▶ To do
Which lines in the CAD part programs below contain the string "NewBodyOperationType"? Gather every one of them, treating uppercase and lowercase as different.

[Stored records]
--- BEGIN ---
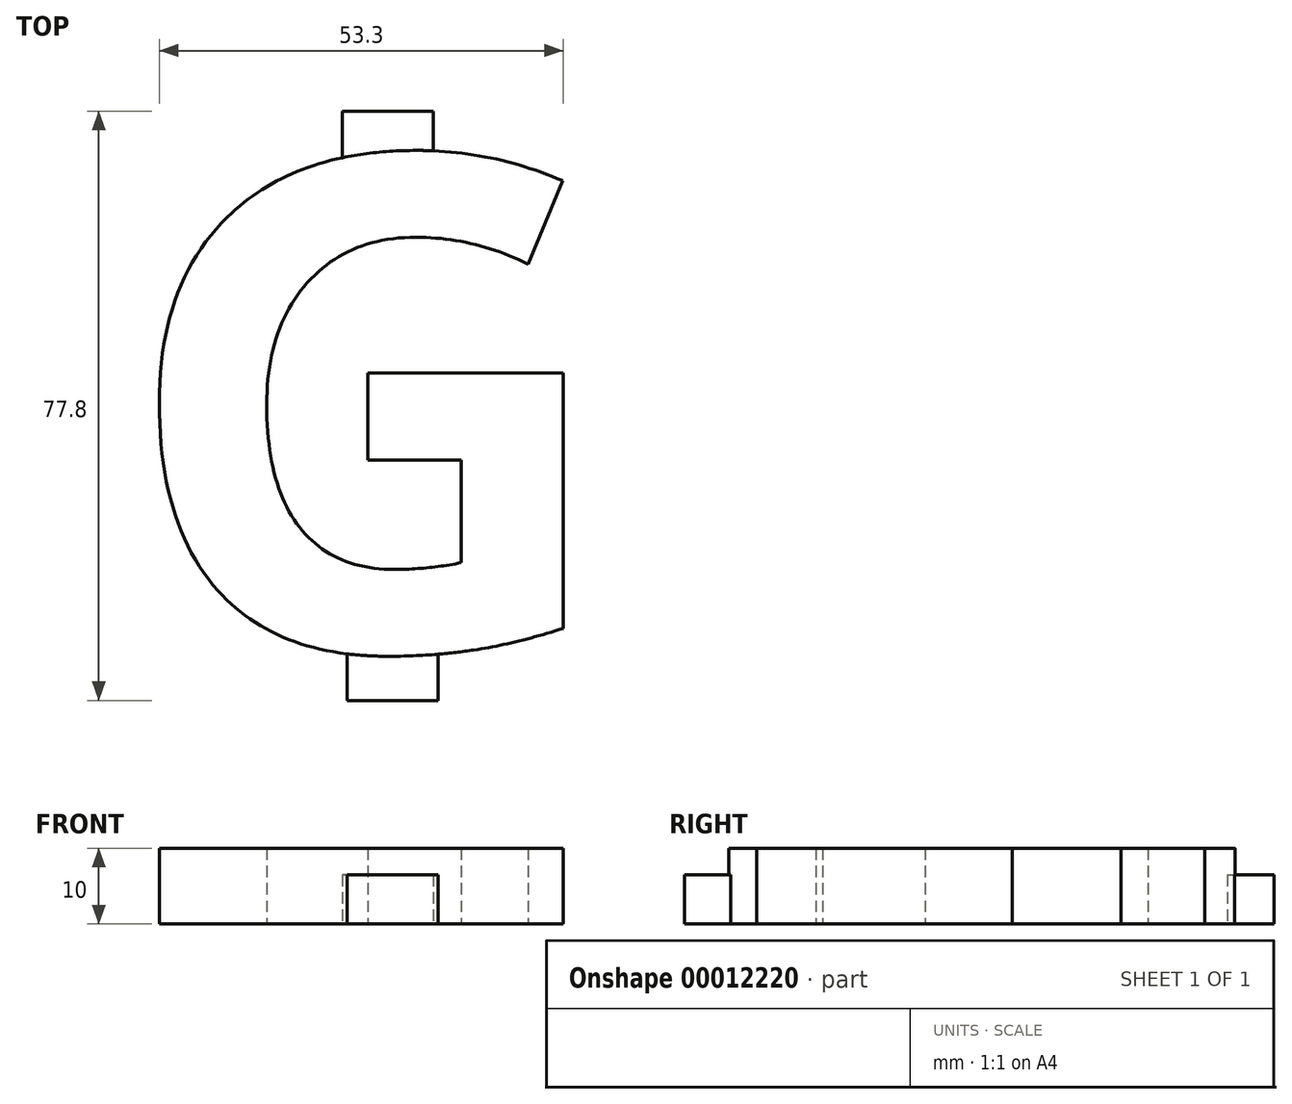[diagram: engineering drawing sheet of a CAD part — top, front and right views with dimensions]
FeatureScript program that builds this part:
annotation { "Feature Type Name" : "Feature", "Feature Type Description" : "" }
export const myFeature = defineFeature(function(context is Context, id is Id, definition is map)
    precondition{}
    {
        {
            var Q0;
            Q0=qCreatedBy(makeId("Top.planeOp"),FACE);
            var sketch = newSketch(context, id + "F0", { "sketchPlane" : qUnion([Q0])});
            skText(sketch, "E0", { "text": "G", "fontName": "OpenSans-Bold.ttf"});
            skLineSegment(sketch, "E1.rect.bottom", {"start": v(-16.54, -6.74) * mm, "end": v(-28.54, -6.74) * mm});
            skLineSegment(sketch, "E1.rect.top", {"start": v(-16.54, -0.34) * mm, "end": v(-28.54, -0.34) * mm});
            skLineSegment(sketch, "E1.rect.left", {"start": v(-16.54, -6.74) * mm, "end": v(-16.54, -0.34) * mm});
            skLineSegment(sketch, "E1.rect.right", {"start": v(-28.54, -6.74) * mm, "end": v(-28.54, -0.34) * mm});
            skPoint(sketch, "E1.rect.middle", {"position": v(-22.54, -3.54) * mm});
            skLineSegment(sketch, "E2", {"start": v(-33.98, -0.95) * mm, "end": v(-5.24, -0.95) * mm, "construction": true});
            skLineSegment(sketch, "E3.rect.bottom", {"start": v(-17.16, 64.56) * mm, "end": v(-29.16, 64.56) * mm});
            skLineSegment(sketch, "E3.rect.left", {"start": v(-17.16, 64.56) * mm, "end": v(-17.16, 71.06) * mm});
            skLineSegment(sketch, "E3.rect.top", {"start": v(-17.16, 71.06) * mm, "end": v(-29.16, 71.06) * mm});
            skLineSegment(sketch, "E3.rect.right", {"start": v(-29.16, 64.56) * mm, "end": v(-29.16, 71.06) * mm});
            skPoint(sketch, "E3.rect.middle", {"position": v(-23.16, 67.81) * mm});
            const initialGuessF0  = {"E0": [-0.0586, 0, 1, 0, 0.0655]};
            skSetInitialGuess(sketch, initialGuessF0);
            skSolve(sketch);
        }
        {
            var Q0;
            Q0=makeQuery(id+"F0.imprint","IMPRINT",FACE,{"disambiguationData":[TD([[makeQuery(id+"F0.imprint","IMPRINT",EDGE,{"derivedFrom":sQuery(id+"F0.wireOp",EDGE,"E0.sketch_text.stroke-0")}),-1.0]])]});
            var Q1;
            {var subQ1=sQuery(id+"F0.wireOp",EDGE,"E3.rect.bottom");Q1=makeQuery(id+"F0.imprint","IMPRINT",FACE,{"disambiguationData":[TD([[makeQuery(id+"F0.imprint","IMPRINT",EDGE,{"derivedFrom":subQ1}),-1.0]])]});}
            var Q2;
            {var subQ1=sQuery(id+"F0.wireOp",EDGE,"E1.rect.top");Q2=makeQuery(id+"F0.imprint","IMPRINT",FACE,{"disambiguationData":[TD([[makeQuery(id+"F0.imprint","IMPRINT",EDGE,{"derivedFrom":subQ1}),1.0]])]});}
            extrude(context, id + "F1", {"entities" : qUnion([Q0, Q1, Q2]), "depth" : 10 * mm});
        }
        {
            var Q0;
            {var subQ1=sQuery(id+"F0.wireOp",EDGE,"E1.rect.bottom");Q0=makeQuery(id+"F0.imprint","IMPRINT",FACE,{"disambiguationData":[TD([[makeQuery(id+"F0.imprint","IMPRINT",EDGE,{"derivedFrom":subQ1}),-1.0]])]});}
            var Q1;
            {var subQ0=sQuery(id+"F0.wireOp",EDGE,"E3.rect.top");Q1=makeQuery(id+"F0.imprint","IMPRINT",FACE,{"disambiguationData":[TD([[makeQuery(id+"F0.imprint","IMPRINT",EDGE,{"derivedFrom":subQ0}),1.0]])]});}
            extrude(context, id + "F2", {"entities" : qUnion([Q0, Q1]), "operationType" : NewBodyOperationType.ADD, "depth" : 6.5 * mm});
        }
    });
--- END ---
--- BEGIN ---
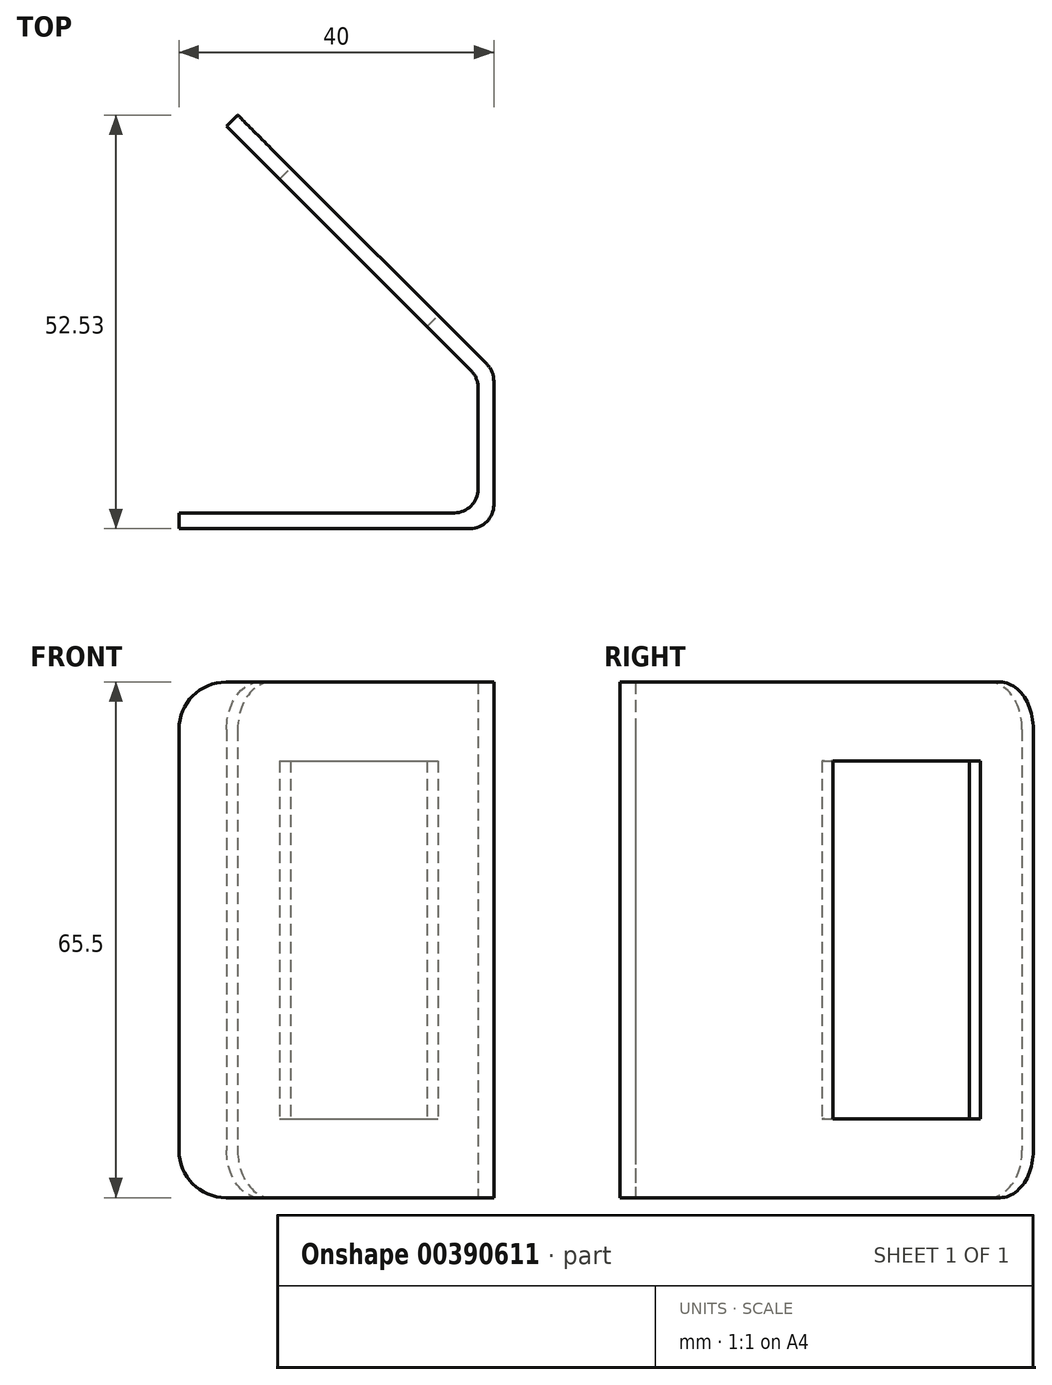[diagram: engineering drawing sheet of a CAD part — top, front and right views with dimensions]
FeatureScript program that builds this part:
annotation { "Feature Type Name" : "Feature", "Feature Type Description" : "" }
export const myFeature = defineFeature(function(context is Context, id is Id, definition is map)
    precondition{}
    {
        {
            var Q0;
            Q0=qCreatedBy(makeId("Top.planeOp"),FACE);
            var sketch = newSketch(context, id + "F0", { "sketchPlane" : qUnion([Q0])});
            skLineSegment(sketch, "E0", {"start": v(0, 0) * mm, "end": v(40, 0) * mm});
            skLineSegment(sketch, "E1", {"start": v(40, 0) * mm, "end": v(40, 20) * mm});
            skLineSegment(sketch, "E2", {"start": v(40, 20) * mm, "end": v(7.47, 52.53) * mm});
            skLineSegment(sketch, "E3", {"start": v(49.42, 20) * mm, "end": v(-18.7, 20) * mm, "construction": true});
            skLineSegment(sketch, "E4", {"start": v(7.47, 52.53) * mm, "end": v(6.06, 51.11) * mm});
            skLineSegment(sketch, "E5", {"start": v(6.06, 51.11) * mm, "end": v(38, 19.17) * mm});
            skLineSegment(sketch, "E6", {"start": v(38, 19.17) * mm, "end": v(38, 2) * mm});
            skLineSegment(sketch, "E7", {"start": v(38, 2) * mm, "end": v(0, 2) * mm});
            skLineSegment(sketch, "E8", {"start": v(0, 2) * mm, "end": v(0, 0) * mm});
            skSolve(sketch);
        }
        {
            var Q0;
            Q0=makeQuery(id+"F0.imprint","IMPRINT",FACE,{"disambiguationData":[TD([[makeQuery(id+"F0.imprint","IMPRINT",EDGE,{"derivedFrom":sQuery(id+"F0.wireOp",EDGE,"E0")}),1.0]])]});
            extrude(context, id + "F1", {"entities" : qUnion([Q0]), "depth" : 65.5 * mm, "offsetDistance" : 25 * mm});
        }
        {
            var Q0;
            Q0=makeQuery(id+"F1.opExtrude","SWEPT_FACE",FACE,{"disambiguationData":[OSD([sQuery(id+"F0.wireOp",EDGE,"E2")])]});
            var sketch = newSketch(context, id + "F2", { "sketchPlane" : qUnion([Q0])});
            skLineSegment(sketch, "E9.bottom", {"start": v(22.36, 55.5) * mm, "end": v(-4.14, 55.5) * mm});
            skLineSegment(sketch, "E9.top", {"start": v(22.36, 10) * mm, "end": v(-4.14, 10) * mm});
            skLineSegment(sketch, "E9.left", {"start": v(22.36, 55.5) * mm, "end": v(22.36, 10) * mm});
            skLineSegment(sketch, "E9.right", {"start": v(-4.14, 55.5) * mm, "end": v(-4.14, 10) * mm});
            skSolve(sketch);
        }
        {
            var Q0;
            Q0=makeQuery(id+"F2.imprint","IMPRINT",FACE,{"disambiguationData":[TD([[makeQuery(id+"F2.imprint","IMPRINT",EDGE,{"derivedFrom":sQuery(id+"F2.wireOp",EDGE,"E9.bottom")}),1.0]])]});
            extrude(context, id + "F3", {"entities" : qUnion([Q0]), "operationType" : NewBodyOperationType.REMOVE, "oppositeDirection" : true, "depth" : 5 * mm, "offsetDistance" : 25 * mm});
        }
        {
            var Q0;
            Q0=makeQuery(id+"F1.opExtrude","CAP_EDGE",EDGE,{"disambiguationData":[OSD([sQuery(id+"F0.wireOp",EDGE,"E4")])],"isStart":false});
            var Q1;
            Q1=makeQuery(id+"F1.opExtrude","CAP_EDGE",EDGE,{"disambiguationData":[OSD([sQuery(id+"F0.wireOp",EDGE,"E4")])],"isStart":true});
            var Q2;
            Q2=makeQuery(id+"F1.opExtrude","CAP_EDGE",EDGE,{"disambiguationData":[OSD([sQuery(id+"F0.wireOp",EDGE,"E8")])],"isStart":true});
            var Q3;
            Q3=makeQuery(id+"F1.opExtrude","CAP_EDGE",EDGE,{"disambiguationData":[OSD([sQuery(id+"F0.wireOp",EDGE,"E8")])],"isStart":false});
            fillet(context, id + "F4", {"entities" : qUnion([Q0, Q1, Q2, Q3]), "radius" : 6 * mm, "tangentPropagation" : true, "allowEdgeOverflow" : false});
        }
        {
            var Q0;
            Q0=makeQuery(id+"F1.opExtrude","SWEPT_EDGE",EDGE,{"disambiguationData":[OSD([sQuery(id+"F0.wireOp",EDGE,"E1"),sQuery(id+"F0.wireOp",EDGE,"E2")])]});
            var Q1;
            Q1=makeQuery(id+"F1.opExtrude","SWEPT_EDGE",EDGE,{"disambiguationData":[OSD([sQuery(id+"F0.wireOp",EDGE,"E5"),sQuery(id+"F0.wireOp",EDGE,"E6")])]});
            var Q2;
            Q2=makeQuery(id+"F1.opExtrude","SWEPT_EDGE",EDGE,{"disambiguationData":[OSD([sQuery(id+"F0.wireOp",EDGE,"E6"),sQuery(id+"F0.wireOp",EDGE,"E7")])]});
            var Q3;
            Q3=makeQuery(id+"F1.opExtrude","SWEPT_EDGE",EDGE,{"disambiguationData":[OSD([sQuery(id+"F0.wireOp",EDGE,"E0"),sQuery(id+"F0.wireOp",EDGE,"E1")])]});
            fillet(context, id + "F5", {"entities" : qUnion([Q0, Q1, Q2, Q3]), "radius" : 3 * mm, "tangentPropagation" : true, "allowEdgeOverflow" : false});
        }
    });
--- END ---
--- BEGIN ---
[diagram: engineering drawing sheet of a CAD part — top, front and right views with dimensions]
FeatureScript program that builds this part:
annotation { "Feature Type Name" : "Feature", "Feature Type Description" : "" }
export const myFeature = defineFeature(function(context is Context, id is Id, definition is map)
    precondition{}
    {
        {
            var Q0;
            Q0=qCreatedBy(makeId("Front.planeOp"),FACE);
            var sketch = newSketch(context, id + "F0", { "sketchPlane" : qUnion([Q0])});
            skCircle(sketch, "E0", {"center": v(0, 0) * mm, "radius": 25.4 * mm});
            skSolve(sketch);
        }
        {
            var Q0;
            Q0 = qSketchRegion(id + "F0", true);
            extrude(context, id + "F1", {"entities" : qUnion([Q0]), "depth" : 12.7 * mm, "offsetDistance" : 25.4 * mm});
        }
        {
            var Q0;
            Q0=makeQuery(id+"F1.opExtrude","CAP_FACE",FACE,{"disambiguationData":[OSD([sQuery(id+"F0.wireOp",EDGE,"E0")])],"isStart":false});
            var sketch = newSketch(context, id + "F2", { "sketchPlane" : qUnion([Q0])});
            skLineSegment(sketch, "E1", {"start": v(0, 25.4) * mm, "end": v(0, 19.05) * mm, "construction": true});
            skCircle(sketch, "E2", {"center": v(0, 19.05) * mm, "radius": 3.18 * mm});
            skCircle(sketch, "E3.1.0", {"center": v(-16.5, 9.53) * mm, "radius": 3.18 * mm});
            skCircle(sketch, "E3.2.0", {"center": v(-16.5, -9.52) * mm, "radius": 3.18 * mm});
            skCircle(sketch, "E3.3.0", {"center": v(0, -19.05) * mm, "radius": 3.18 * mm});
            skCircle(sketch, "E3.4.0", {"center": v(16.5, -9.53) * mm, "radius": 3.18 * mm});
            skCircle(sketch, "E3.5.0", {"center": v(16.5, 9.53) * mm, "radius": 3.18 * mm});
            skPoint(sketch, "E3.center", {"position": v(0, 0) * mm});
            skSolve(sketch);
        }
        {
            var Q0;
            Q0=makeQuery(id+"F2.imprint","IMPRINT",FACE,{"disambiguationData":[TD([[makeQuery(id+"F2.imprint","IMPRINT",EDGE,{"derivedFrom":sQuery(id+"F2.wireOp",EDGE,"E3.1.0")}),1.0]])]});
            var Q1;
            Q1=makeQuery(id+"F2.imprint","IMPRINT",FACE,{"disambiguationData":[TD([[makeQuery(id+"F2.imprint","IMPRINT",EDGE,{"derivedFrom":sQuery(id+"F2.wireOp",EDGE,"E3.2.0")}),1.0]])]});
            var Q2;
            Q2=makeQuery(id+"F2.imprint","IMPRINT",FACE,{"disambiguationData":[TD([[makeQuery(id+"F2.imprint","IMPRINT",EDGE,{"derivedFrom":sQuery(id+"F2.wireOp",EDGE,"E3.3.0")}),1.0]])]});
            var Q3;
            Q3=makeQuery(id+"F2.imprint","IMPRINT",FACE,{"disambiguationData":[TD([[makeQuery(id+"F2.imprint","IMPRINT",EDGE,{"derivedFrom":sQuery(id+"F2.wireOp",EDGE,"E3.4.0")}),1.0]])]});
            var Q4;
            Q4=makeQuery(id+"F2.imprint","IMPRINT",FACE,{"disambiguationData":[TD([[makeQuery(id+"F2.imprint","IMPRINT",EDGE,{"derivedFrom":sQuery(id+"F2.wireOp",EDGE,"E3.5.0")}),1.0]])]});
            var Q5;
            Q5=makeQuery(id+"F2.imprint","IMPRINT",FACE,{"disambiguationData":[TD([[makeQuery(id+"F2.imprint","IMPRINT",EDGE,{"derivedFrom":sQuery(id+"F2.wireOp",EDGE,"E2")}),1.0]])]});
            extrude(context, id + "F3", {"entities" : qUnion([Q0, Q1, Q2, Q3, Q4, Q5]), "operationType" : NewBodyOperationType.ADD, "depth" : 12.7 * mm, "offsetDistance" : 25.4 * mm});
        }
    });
--- END ---
▶ Problem solution
            extrude(context, id + "F2", {"entities" : qUnion([Q0, Q1]), "operationType" : NewBodyOperationType.ADD, "depth" : 6.5 * mm});
            extrude(context, id + "F3", {"entities" : qUnion([Q0]), "operationType" : NewBodyOperationType.REMOVE, "oppositeDirection" : true, "depth" : 5 * mm, "offsetDistance" : 25 * mm});
            extrude(context, id + "F3", {"entities" : qUnion([Q0, Q1, Q2, Q3, Q4, Q5]), "operationType" : NewBodyOperationType.ADD, "depth" : 12.7 * mm, "offsetDistance" : 25.4 * mm});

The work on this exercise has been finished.